Task to complete:
Quote the lines of the listing that start at the line containing "county / district: Saül" and end at the line containing "locality: Along Masba", with both of those lines included.

Records:
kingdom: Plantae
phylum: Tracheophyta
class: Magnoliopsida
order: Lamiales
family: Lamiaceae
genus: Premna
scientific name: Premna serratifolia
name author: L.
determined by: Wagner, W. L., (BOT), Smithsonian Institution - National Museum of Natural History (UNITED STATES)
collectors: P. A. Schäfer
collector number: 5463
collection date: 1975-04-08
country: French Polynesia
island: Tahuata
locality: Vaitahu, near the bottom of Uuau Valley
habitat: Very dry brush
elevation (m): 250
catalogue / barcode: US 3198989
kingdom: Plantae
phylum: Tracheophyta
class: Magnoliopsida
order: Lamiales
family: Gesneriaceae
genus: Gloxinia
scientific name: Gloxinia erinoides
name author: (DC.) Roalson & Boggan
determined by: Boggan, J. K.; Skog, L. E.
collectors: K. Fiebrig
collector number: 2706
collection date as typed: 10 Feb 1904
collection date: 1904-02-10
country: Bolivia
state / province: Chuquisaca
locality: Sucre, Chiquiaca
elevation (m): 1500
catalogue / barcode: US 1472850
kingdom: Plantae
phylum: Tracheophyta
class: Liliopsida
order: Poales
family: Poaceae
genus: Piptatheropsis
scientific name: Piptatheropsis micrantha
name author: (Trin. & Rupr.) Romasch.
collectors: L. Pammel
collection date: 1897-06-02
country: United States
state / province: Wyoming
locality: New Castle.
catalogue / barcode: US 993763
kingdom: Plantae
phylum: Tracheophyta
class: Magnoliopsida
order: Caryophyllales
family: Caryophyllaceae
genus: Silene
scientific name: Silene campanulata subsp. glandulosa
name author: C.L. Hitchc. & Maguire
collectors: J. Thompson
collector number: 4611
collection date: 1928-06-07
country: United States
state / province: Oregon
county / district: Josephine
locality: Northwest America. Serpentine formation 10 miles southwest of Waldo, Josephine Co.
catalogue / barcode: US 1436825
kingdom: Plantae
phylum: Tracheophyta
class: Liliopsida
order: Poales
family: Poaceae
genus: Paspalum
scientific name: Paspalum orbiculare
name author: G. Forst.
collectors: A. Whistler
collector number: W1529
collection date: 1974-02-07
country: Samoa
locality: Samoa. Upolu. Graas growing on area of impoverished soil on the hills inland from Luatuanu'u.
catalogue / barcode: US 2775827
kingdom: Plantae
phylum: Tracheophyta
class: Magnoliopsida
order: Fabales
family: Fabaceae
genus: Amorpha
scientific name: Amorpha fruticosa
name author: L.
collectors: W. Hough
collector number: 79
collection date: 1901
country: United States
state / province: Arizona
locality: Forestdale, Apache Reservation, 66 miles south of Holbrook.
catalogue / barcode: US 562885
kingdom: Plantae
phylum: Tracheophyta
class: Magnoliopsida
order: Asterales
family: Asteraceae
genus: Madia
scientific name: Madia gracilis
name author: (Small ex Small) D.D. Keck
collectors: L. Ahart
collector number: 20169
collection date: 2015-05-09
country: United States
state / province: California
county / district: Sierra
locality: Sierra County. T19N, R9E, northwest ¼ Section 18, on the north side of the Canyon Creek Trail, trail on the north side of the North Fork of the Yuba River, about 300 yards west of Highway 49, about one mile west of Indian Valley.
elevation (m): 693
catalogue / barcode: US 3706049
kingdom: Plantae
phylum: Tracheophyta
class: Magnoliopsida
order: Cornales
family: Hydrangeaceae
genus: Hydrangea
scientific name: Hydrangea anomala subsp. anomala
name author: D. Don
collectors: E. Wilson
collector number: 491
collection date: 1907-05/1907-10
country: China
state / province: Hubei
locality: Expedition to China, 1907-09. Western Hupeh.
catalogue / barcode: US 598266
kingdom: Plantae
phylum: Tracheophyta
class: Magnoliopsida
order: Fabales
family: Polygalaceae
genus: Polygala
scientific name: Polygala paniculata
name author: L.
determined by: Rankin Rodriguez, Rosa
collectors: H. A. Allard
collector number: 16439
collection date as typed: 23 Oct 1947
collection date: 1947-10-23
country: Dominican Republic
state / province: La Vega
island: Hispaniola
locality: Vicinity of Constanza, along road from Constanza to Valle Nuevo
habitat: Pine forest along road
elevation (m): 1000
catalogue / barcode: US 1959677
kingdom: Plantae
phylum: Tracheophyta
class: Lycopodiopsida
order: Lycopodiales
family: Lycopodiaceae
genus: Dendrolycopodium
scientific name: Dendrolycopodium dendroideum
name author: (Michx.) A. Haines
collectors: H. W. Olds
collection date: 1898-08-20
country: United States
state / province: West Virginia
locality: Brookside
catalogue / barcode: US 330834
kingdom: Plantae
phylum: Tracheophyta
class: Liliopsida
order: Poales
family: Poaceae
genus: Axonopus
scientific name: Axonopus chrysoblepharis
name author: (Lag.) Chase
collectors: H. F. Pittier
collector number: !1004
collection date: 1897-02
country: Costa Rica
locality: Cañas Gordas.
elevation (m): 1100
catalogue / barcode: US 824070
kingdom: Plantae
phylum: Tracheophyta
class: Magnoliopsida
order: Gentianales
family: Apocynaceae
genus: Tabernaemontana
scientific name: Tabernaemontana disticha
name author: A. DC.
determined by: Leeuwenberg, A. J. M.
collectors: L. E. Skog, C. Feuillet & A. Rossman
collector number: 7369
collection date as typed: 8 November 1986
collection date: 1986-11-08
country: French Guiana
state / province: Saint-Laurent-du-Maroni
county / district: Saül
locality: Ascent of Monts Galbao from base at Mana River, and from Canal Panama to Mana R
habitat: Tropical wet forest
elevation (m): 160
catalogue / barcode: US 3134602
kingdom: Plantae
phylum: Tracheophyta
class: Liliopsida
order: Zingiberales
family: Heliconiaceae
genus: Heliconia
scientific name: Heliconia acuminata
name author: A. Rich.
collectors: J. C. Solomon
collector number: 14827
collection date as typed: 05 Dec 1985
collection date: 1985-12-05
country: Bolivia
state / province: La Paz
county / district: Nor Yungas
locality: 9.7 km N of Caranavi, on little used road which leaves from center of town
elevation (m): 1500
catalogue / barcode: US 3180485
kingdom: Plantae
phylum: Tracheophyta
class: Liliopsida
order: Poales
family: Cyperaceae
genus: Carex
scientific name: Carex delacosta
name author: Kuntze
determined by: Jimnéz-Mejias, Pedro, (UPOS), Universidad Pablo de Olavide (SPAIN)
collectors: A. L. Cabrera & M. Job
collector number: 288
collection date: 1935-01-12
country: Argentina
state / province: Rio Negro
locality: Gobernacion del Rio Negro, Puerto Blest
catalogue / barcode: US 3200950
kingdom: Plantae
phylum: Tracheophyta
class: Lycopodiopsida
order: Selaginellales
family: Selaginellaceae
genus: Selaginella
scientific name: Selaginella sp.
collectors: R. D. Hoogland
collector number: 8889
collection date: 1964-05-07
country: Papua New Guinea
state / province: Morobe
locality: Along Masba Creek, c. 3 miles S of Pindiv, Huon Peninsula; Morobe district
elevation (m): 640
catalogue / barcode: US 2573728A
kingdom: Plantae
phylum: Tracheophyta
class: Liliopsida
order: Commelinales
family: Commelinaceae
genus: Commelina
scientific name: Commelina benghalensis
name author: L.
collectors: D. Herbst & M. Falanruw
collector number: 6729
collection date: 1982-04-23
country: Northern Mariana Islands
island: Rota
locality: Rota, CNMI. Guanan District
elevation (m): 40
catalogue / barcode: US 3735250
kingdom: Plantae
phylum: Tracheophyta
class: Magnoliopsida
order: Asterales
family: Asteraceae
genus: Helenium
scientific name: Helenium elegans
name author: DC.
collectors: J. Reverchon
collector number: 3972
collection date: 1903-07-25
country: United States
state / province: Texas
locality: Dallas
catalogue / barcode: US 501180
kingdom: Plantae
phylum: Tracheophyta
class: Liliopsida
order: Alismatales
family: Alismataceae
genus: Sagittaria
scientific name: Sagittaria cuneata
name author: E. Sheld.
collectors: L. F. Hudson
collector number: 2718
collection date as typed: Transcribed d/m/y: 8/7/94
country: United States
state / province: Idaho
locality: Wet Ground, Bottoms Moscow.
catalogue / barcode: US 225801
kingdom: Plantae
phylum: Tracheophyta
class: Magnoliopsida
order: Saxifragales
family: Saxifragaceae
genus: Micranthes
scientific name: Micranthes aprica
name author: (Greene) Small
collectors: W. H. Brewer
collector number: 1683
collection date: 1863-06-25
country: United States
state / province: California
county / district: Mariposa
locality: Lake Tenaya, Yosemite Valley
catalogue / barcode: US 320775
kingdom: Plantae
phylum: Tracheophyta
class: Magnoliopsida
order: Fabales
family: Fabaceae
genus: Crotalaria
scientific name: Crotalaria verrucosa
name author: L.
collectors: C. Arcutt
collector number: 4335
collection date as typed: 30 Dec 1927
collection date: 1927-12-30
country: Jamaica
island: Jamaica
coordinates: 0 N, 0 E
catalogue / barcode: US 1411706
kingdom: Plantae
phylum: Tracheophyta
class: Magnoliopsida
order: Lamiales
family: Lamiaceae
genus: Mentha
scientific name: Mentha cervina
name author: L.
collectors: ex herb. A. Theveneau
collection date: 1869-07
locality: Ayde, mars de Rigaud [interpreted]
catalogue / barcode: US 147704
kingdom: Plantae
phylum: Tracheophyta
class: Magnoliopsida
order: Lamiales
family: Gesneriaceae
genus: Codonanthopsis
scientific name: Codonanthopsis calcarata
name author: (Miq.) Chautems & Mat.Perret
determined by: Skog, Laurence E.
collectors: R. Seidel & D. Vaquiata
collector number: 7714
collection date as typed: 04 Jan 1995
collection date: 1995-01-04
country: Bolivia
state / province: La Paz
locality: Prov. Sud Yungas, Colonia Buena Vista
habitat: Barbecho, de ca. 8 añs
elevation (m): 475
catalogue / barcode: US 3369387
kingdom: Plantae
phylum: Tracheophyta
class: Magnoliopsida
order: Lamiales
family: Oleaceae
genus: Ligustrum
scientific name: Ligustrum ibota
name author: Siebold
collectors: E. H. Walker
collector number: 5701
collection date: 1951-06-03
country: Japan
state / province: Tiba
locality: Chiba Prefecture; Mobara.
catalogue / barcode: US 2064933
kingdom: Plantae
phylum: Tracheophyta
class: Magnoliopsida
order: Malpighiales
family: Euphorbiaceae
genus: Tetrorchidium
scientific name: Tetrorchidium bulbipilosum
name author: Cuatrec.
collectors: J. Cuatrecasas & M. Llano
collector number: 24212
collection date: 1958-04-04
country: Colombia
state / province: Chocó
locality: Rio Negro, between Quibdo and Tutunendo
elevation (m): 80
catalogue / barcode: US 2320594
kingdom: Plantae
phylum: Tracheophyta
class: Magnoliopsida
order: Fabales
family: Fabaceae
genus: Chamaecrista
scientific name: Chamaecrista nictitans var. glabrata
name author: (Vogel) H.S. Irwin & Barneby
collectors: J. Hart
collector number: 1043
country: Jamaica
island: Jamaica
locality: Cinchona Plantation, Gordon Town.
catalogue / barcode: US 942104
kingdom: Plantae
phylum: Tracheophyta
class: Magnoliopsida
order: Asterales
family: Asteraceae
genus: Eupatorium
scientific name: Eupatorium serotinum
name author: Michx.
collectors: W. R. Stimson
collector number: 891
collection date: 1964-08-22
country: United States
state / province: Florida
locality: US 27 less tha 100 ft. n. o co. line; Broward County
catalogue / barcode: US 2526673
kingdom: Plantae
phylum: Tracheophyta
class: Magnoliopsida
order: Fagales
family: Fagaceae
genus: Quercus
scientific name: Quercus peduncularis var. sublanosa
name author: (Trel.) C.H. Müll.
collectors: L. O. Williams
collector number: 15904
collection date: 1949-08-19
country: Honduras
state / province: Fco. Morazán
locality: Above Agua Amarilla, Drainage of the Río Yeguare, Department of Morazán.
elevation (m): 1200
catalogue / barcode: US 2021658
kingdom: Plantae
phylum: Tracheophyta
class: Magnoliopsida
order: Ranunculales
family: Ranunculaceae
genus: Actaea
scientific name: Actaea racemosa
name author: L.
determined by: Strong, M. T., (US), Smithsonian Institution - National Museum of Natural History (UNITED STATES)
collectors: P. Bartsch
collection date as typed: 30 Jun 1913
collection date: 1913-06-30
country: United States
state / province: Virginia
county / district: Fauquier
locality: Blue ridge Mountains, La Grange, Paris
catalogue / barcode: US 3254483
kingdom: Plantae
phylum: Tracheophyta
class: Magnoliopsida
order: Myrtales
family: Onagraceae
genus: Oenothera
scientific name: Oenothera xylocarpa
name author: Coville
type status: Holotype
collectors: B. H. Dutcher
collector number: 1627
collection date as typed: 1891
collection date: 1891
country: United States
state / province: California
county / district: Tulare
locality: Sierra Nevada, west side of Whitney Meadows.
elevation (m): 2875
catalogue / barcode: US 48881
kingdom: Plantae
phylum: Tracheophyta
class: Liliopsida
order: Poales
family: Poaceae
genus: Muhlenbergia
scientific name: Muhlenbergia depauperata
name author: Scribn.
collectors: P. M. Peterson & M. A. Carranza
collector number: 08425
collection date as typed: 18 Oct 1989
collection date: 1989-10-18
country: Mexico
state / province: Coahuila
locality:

Reply to the task:
county / district: Saül
locality: Ascent of Monts Galbao from base at Mana River, and from Canal Panama to Mana R
habitat: Tropical wet forest
elevation (m): 160
catalogue / barcode: US 3134602
kingdom: Plantae
phylum: Tracheophyta
class: Liliopsida
order: Zingiberales
family: Heliconiaceae
genus: Heliconia
scientific name: Heliconia acuminata
name author: A. Rich.
collectors: J. C. Solomon
collector number: 14827
collection date as typed: 05 Dec 1985
collection date: 1985-12-05
country: Bolivia
state / province: La Paz
county / district: Nor Yungas
locality: 9.7 km N of Caranavi, on little used road which leaves from center of town
elevation (m): 1500
catalogue / barcode: US 3180485
kingdom: Plantae
phylum: Tracheophyta
class: Liliopsida
order: Poales
family: Cyperaceae
genus: Carex
scientific name: Carex delacosta
name author: Kuntze
determined by: Jimnéz-Mejias, Pedro, (UPOS), Universidad Pablo de Olavide (SPAIN)
collectors: A. L. Cabrera & M. Job
collector number: 288
collection date: 1935-01-12
country: Argentina
state / province: Rio Negro
locality: Gobernacion del Rio Negro, Puerto Blest
catalogue / barcode: US 3200950
kingdom: Plantae
phylum: Tracheophyta
class: Lycopodiopsida
order: Selaginellales
family: Selaginellaceae
genus: Selaginella
scientific name: Selaginella sp.
collectors: R. D. Hoogland
collector number: 8889
collection date: 1964-05-07
country: Papua New Guinea
state / province: Morobe
locality: Along Masba Creek, c. 3 miles S of Pindiv, Huon Peninsula; Morobe district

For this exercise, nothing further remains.